While the link has yet to be fully characterized between commercial fish populations and healthy eelgrass, it is vital that recovering species have functioning near-shore ecosystems to support their reproduction and growth.

Why is eelgrass declining? The decline is worldwide. Our local populations are suffering from a combination of coastal development and nutrient pollution, dredging activities, over-grazing by Canada geese, and climate change. Here’s a brief description of each of those stressors:

  • Eelgrass is extremely sensitive to light levels. Urban build-up and construction activities in our coastal areas put sediment in the water, which decreases water clarity, and that takes a toll on eelgrass populations . Nutrient pollution from wastewater, stormwater, and other human activities can promote blooms of algae that block light to these photosensitive plants and prevent them from growing.
  •  Dredging activities uproot eelgrass and can completely decimate an eelgrass meadow. It can take ten years or more for eelgrass to recover from this kind of stress.
  • Grazing pressure from Canada geese is on the rise as the warmer winters encourage more of them to stay local instead of heading south. More geese means competition for food, and the geese increasingly turn to eelgrass to get them through the winters.
  • Climate change: as ocean temperatures rise, native plants feel the heat. There is evidence that northern populations of eelgrass will not be able to adapt to warmer waters as easily as the southern populations might.
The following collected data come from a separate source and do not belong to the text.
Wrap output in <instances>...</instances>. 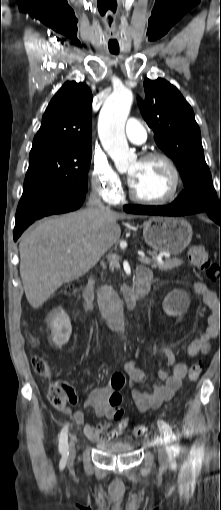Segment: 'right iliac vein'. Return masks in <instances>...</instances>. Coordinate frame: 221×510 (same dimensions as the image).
I'll list each match as a JSON object with an SVG mask.
<instances>
[{
	"instance_id": "63e3f726",
	"label": "right iliac vein",
	"mask_w": 221,
	"mask_h": 510,
	"mask_svg": "<svg viewBox=\"0 0 221 510\" xmlns=\"http://www.w3.org/2000/svg\"><path fill=\"white\" fill-rule=\"evenodd\" d=\"M76 450H75V438L72 437L69 445V456L68 462L72 463L75 458Z\"/></svg>"
}]
</instances>
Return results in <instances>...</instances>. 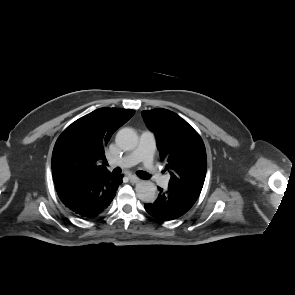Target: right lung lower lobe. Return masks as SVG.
Here are the masks:
<instances>
[{"instance_id":"98d812e1","label":"right lung lower lobe","mask_w":295,"mask_h":295,"mask_svg":"<svg viewBox=\"0 0 295 295\" xmlns=\"http://www.w3.org/2000/svg\"><path fill=\"white\" fill-rule=\"evenodd\" d=\"M123 175L109 172L82 183L55 185L64 205L79 217L92 219L101 215L116 195Z\"/></svg>"}]
</instances>
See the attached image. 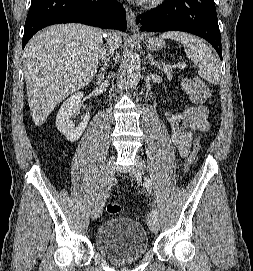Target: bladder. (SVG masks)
I'll return each instance as SVG.
<instances>
[{
    "label": "bladder",
    "mask_w": 253,
    "mask_h": 271,
    "mask_svg": "<svg viewBox=\"0 0 253 271\" xmlns=\"http://www.w3.org/2000/svg\"><path fill=\"white\" fill-rule=\"evenodd\" d=\"M96 249L117 263L140 259L148 250L149 240L143 225L130 218H112L103 222L94 237Z\"/></svg>",
    "instance_id": "31cf9c89"
}]
</instances>
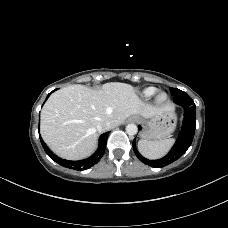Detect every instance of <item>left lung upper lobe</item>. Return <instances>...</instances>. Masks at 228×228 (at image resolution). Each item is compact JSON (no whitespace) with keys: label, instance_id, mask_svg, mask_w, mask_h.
Masks as SVG:
<instances>
[{"label":"left lung upper lobe","instance_id":"1","mask_svg":"<svg viewBox=\"0 0 228 228\" xmlns=\"http://www.w3.org/2000/svg\"><path fill=\"white\" fill-rule=\"evenodd\" d=\"M170 92L174 95V98H185L186 96H188L187 93L177 88L170 87Z\"/></svg>","mask_w":228,"mask_h":228}]
</instances>
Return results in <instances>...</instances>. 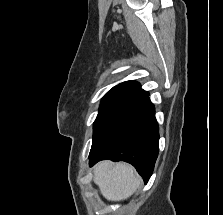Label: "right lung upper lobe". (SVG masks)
<instances>
[{
    "label": "right lung upper lobe",
    "mask_w": 223,
    "mask_h": 215,
    "mask_svg": "<svg viewBox=\"0 0 223 215\" xmlns=\"http://www.w3.org/2000/svg\"><path fill=\"white\" fill-rule=\"evenodd\" d=\"M117 92H126V93L135 94V95H141L146 98L149 95V93L147 91H144L143 89H141L140 84L135 81L123 82V83L113 87L107 94L117 93Z\"/></svg>",
    "instance_id": "right-lung-upper-lobe-1"
}]
</instances>
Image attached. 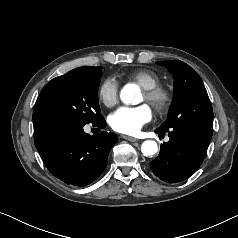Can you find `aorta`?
Wrapping results in <instances>:
<instances>
[{
	"label": "aorta",
	"mask_w": 238,
	"mask_h": 238,
	"mask_svg": "<svg viewBox=\"0 0 238 238\" xmlns=\"http://www.w3.org/2000/svg\"><path fill=\"white\" fill-rule=\"evenodd\" d=\"M138 93L135 85L127 84L120 92V99L124 104H133ZM141 152L144 156H153L158 152V145L153 140H146L141 145Z\"/></svg>",
	"instance_id": "1"
}]
</instances>
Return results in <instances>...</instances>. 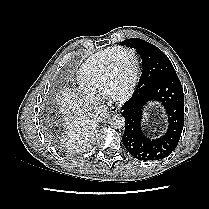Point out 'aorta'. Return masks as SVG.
I'll return each mask as SVG.
<instances>
[{
    "label": "aorta",
    "mask_w": 209,
    "mask_h": 209,
    "mask_svg": "<svg viewBox=\"0 0 209 209\" xmlns=\"http://www.w3.org/2000/svg\"><path fill=\"white\" fill-rule=\"evenodd\" d=\"M109 124L112 128L121 129L125 125V119L122 115L116 114L110 118Z\"/></svg>",
    "instance_id": "1"
}]
</instances>
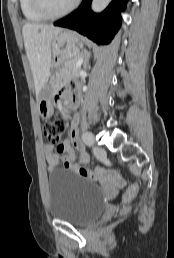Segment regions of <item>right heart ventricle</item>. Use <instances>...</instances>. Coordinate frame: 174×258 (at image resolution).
Wrapping results in <instances>:
<instances>
[{
	"label": "right heart ventricle",
	"instance_id": "obj_1",
	"mask_svg": "<svg viewBox=\"0 0 174 258\" xmlns=\"http://www.w3.org/2000/svg\"><path fill=\"white\" fill-rule=\"evenodd\" d=\"M21 11L29 22H43L47 18L40 14L34 7L33 0H19Z\"/></svg>",
	"mask_w": 174,
	"mask_h": 258
}]
</instances>
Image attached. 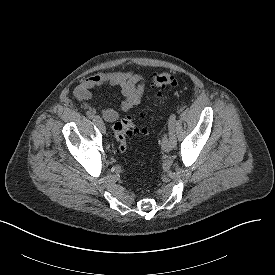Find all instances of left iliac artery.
<instances>
[{"mask_svg":"<svg viewBox=\"0 0 275 275\" xmlns=\"http://www.w3.org/2000/svg\"><path fill=\"white\" fill-rule=\"evenodd\" d=\"M175 122H176V115L172 114L168 120V130H169V136L172 139V142L174 144V146L176 145V136H175Z\"/></svg>","mask_w":275,"mask_h":275,"instance_id":"1","label":"left iliac artery"}]
</instances>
Efforts to restore eelgrass are underway around New England, but it’s not a simple process. Areas that once supported thriving eelgrass meadows can be re-planted, but unless the factors involved in eelgrass decline are addressed, the efforts will probably fail. For example, if construction activities degrade nearby water quality, leading to eelgrass loss, and then the water quality recovers, restoration is possible. But if the water is still dirty, it’s not going to help, and the habitat is lost.

Waiting until we know exactly how eelgrass ecosystems and commercial fish populations are linked before we address eelgrass decline is a dangerous path to follow. Since we know for sure that many of our economically important species utilize this habitat, it makes sense to try and protect it. We need good science about the utilization of eelgrass habitat, and we need effective restoration efforts that address water quality and other physical stressors. This will give our recovering fish populations every opportunity to grow and thrive.